▶ **Brief**: Each line from the one that holds "vfov_deg: 20.3" to the end of the entries is to be given again exactly. Do not include pictures.

▶ **Extracted material**:
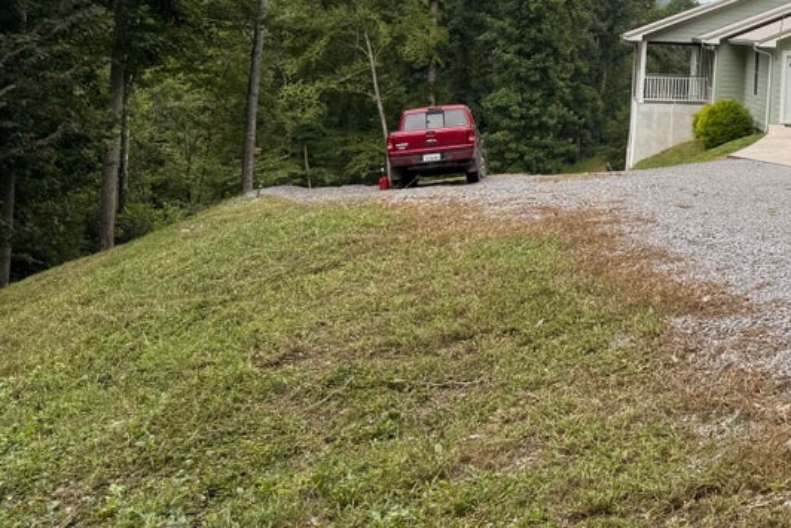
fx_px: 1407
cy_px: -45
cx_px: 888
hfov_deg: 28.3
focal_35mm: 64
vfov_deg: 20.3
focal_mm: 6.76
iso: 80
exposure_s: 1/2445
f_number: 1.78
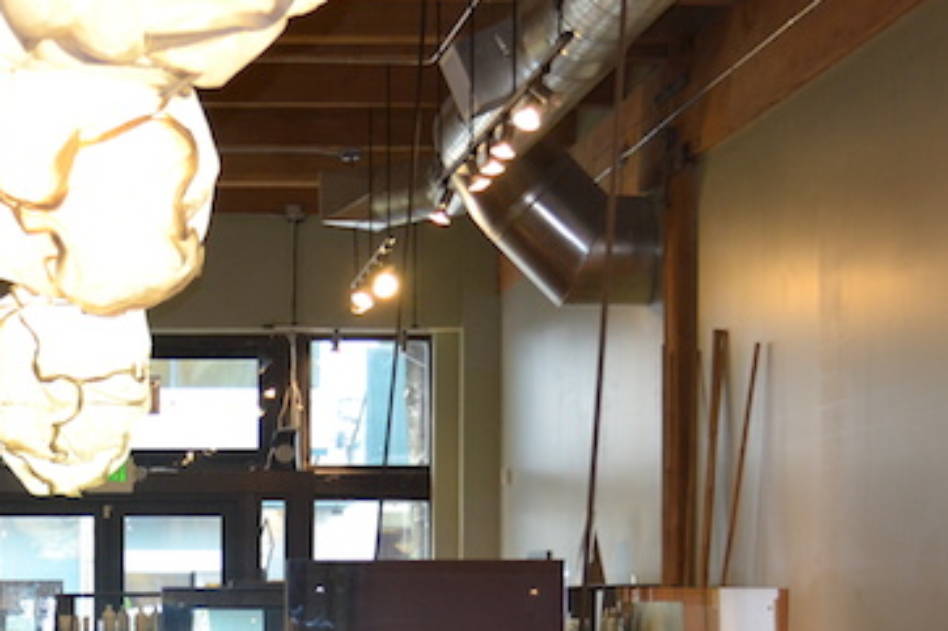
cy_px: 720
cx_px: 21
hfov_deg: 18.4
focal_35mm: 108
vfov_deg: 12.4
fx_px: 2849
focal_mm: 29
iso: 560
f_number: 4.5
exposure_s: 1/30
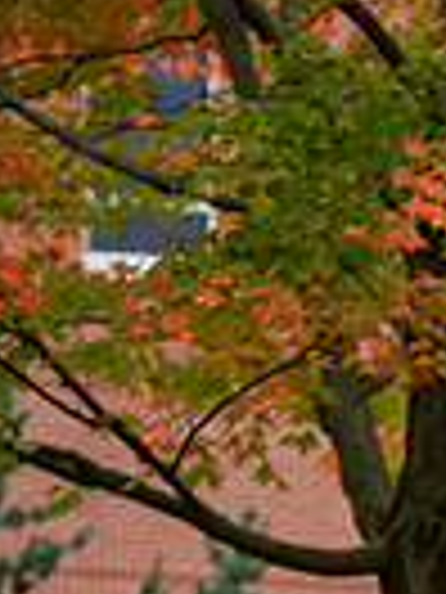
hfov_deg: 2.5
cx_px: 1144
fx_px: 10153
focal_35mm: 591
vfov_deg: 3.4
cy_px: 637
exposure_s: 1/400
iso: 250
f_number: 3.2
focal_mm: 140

▶ **Task solution**:
vfov_deg: 20.3
focal_mm: 6.76
iso: 80
exposure_s: 1/2445
f_number: 1.78
cy_px: 720
cx_px: 21
hfov_deg: 18.4
focal_35mm: 108
vfov_deg: 12.4
fx_px: 2849
focal_mm: 29
iso: 560
f_number: 4.5
exposure_s: 1/30
hfov_deg: 2.5
cx_px: 1144
fx_px: 10153
focal_35mm: 591
vfov_deg: 3.4
cy_px: 637
exposure_s: 1/400
iso: 250
f_number: 3.2
focal_mm: 140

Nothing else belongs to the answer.